EXERCISE MATERIALS START
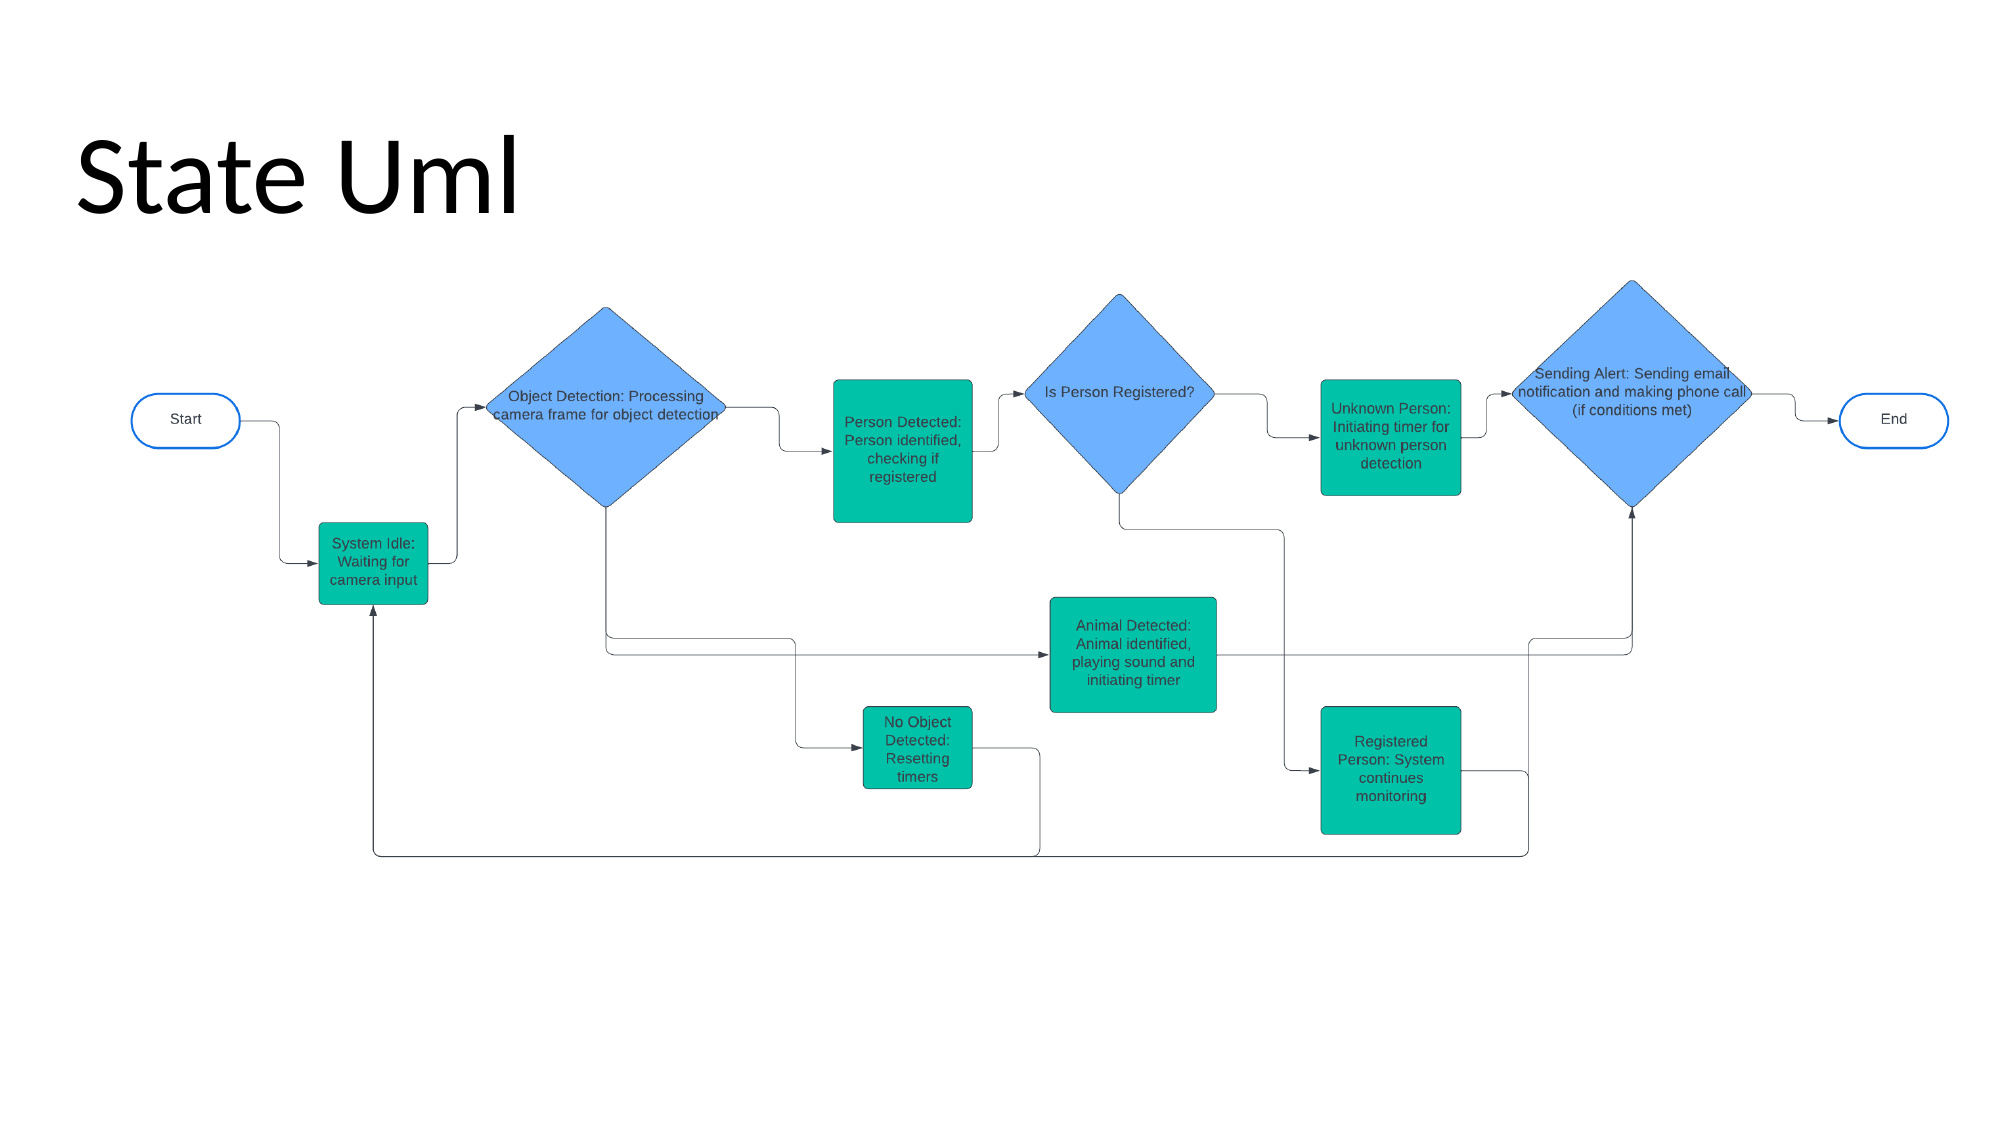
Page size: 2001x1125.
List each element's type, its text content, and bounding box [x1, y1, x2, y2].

text_box State Uml [60, 93, 538, 244]
picture [123, 244, 1971, 881]
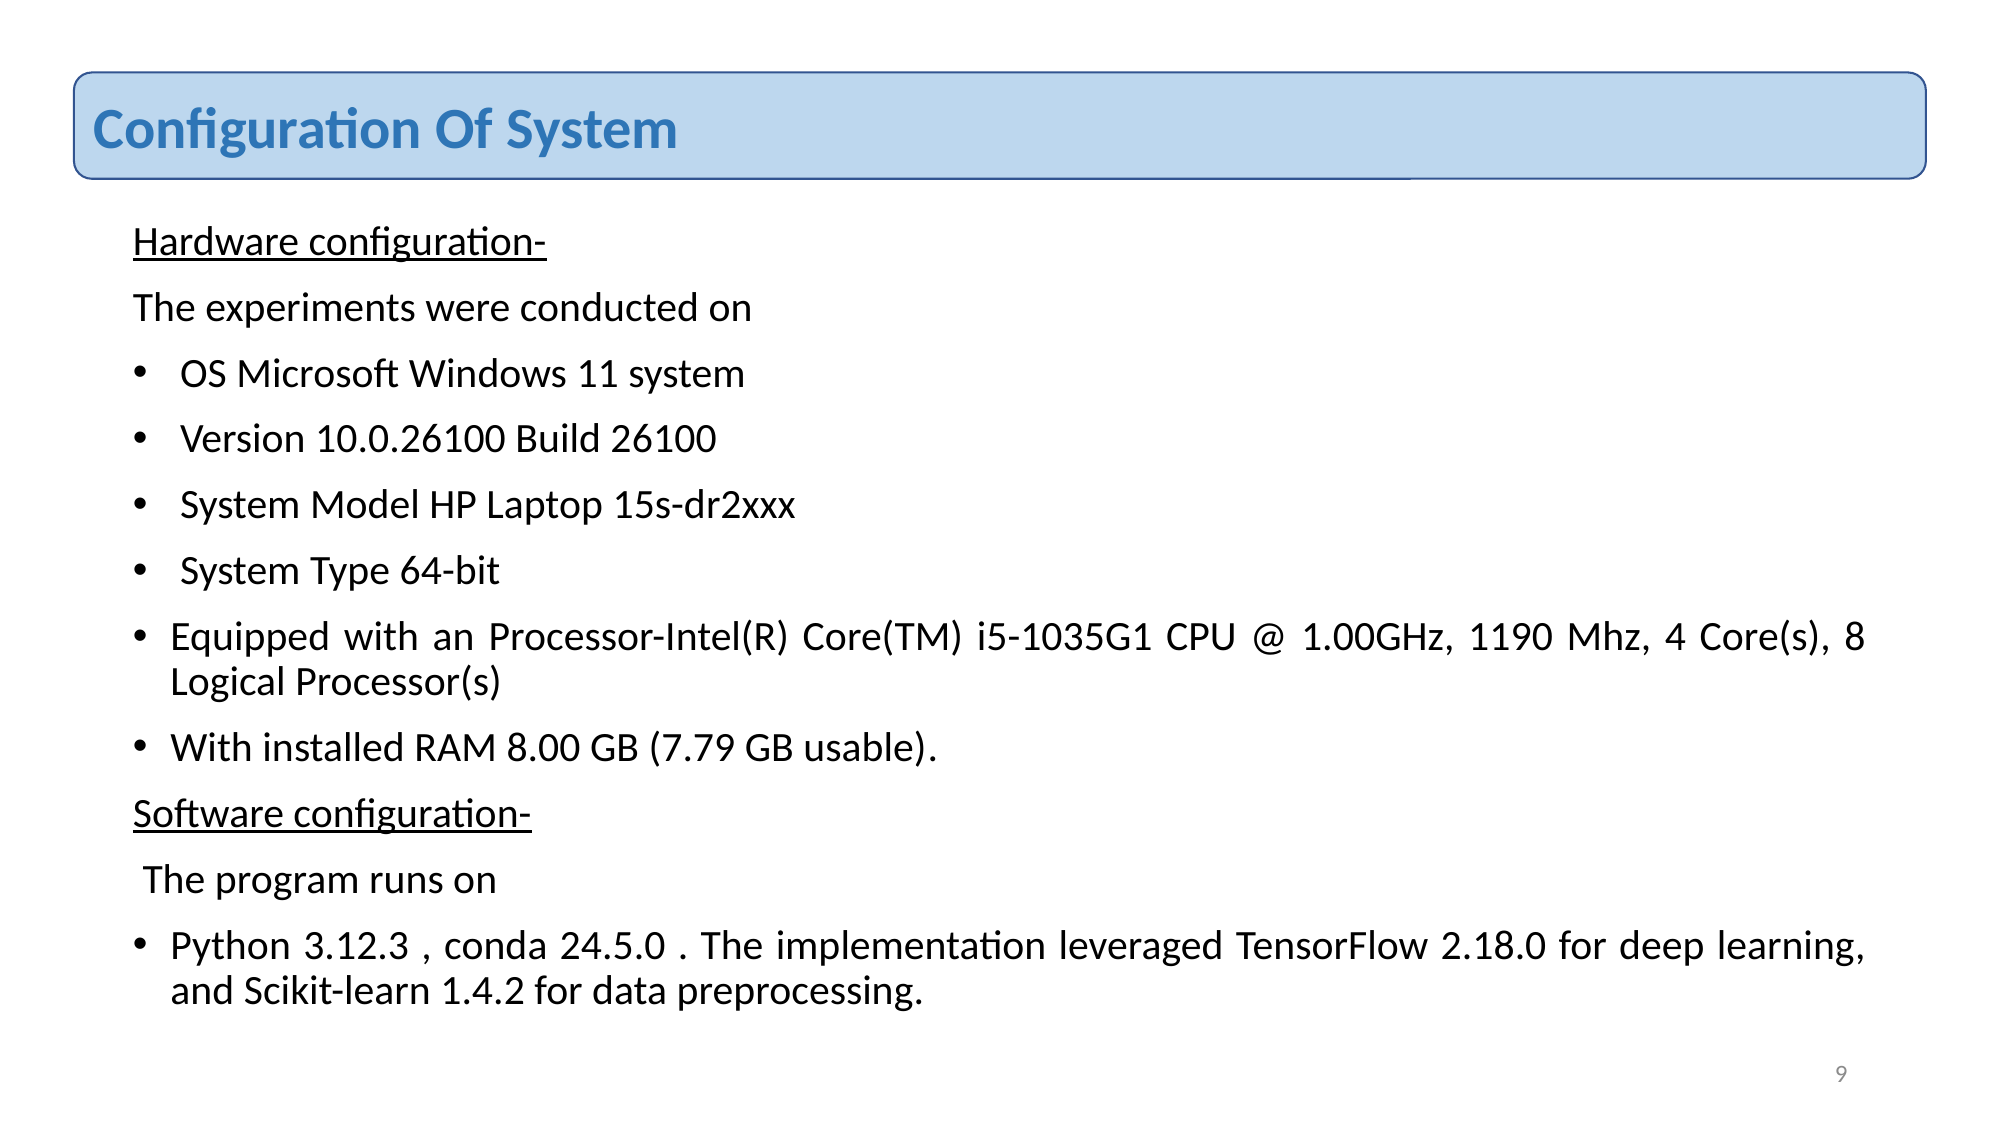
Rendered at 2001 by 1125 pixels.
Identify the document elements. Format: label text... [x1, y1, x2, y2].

text_box Configuration Of System [72, 71, 1927, 180]
slide_number 9 [1412, 1042, 1863, 1103]
list Hardware configuration- The experiments were conducted on OS Microsoft Windows 11 system Version 10.0.26100 Build 26100 System Model HP Laptop 15s-dr2xxx System Type 64-bit Equipped with an Processor-Intel(R) Core(TM) i5-1035G1 CPU @ 1.00GHz, 1190 Mhz, 4 Core(s), 8 Logical Processor(s) With installed RAM 8.00 GB (7.79 GB usable). Software configuration- The program runs on Python 3.12.3 , conda 24.5.0 . The implementation leveraged TensorFlow 2.18.0 for deep learning, and Scikit-learn 1.4.2 for data preprocessing. [117, 211, 1882, 1103]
EXERCISE MATERIALS END
AIM OF THE EXERCISE |
Restate each entry word for word; pictures stay out of the copy.

REPLY TO THE TASK |
Page size: 2001x1125.
List each element's type, its text content, and bounding box [x1, y1, x2, y2].

text_box State Uml [60, 93, 538, 244]
picture [123, 244, 1971, 881]
Rendered at 2001 by 1125 pixels.
Identify the document elements. Format: label text... [x1, y1, x2, y2].

text_box Configuration Of System [72, 71, 1927, 180]
slide_number 9 [1412, 1042, 1863, 1103]
list Hardware configuration- The experiments were conducted on OS Microsoft Windows 11 system Version 10.0.26100 Build 26100 System Model HP Laptop 15s-dr2xxx System Type 64-bit Equipped with an Processor-Intel(R) Core(TM) i5-1035G1 CPU @ 1.00GHz, 1190 Mhz, 4 Core(s), 8 Logical Processor(s) With installed RAM 8.00 GB (7.79 GB usable). Software configuration- The program runs on Python 3.12.3 , conda 24.5.0 . The implementation leveraged TensorFlow 2.18.0 for deep learning, and Scikit-learn 1.4.2 for data preprocessing. [117, 211, 1882, 1103]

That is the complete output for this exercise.